Cuban-born poet José Kozer will be on campus the week of May 1 in conjunction with the series “Poetry and Politics” (see below). The author of more than 60 poetry collections, his work has been translated all over the world. In 2013, for his lifetime contribution to poetry, he won the Pablo Neruda Ibero-American Poetry Prize, presented to him by Chilean president Sebastián Piñera.

Kozer will read at 4:30 p.m. May 2 in the Wren Room in Sanborn with Roth Distinguished Visiting Scholar Enrique Celaya Martínez, who was in residence as a Montgomery Fellow in 2014 and 2015.

A Week of Poetry and Politics

Beginning May 1, Dartmouth is celebrating a week of “Poetry and Politics—Politics of Poetics” organized by the Montgomery Fellows Program, the Leslie Center for the Humanities, and Associate Professor of English Vievee Francis.

Events begin at 3 p.m.
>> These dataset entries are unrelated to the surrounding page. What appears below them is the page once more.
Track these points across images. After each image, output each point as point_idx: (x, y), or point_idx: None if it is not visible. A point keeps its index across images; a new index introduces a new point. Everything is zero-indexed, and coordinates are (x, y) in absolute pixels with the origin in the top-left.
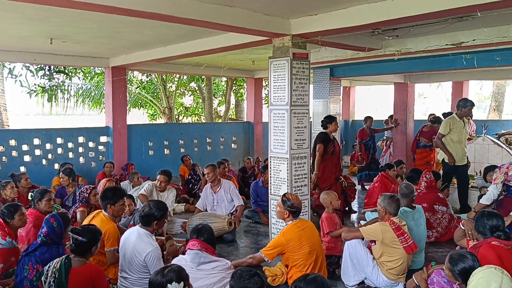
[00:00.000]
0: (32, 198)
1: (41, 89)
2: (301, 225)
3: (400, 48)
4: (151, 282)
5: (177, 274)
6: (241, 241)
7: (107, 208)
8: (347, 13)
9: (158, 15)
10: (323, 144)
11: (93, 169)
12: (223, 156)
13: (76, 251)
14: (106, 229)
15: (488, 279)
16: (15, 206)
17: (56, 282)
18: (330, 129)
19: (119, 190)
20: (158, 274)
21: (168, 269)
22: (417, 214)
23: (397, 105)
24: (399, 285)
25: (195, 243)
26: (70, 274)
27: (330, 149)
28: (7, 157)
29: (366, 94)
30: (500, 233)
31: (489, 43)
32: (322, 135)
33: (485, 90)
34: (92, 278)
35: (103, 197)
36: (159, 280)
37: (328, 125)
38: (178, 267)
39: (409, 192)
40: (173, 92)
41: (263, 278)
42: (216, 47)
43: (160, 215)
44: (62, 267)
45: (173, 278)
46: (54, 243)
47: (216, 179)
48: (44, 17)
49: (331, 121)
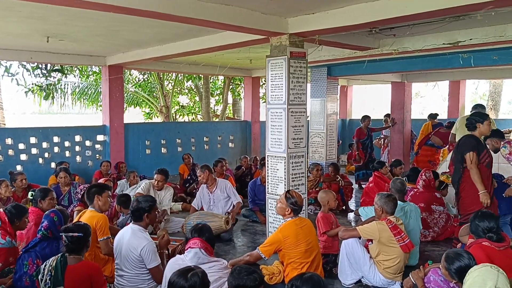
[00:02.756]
0: (34, 197)
1: (38, 87)
2: (299, 223)
3: (397, 47)
4: (171, 282)
5: (201, 280)
6: (238, 240)
7: (94, 200)
8: (345, 12)
9: (156, 13)
10: (475, 152)
11: (90, 168)
12: (220, 155)
13: (72, 249)
14: (96, 219)
15: (484, 277)
16: (25, 209)
17: (52, 280)
18: (481, 130)
19: (103, 184)
20: (180, 277)
21: (192, 272)
22: (408, 207)
23: (394, 104)
24: (396, 283)
25: (196, 241)
26: (67, 271)
27: (485, 159)
28: (3, 156)
29: (363, 93)
30: (491, 235)
31: (486, 42)
32: (472, 140)
33: (481, 90)
34: (89, 275)
35: (89, 192)
36: (181, 284)
37: (478, 125)
38: (202, 272)
39: (402, 188)
40: (170, 90)
41: (261, 275)
42: (214, 45)
43: (148, 207)
44: (58, 265)
45: (197, 284)
46: (54, 237)
47: (210, 180)
48: (41, 15)
49: (482, 120)
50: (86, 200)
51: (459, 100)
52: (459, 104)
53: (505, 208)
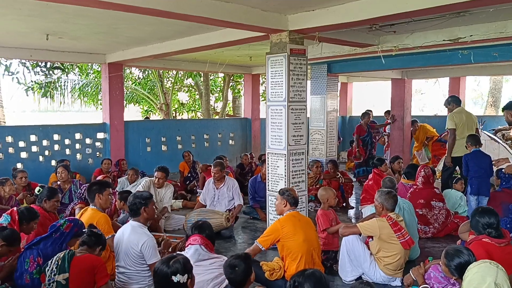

Monday, May 1, in Sanborn Library, with a talk on the week’s theme by postdoctoral fellow Nathalie Batraville, a member of the Society of Fellows, followed by a reading by poet Cleopatra Mathis, who retired last year as a professor of English and the Frederick Sessions Beebe ’35 Professor in the Art of Writing. The author of numerous award-winning books of poetry, Mathis’ most recent collection is The Book of Dog.

At 4:30 p.m. Tuesday, May 2, in the Wren Room in Sanborn, José Kozer and Martínez Celaya will read from their work. Best known for his painting and sculpture, Martínez Celaya is also an accomplished scientist and poet who has said his art is “in some ways more connected to poetry than to visual arts.”

On Wednesday, May 3, award-winning Palestinian-American poet Naomi Shihab Nye will read from her work in Haldeman 246, beginning at 4 p.m. Nye has published more than 30 books of poetry, as well as essays and children’s novels and poems, and has received numerous literary awards, including honors from the International Poetry Forum, four Pushcart Prizes, and a Guggenheim Fellowship. In 2009 she was elected a chancellor of the Academy of American Poets. Nye’s visit is part of the Leslie Center’s speaker series

At 4:30 p.m. Thursday, May 4, poet Gary Lenhart, a senior lecturer in English, and Woon-Ping Chin, a visiting professor in Asian American studies and theater, will read from their work in the Wren Room in Sanborn. Lenhart is the author of six books of poetry, including, most recently, The World in a Minute. Chin, a memoirist, playwright, and translator, is the author of two books of poetry, In My Mother’s Dream and The Naturalization of Camellia Song.

At 4:30 p.m. on Friday, May 5, Frederick Sessions Beebe ’35 Professor in the Art of Writing Cynthia Huntington will read from her work in the Wren Room in Sanborn. Her most recent book of poetry, Terra Nova, was published this year. Her fourth collection, Heavenly Bodies, was a finalist for the 2012 National Book Award.

The Montgomery Fellows Program

For nearly four decades, the Montgomery endowment, created by a gift from Kenneth ’25 and Harle Montgomery, has brought distinguished guests to campus to stay in the Montgomery House on Rope Ferry Road and live, work, teach, and engage with the Dartmouth community.

Earlier this year, fellows included former president of Kosovo Atifete Jahjaga, geologist David Montgomery (no relation), ceramicist Magdalene Odundo, and artist Eric van Hove.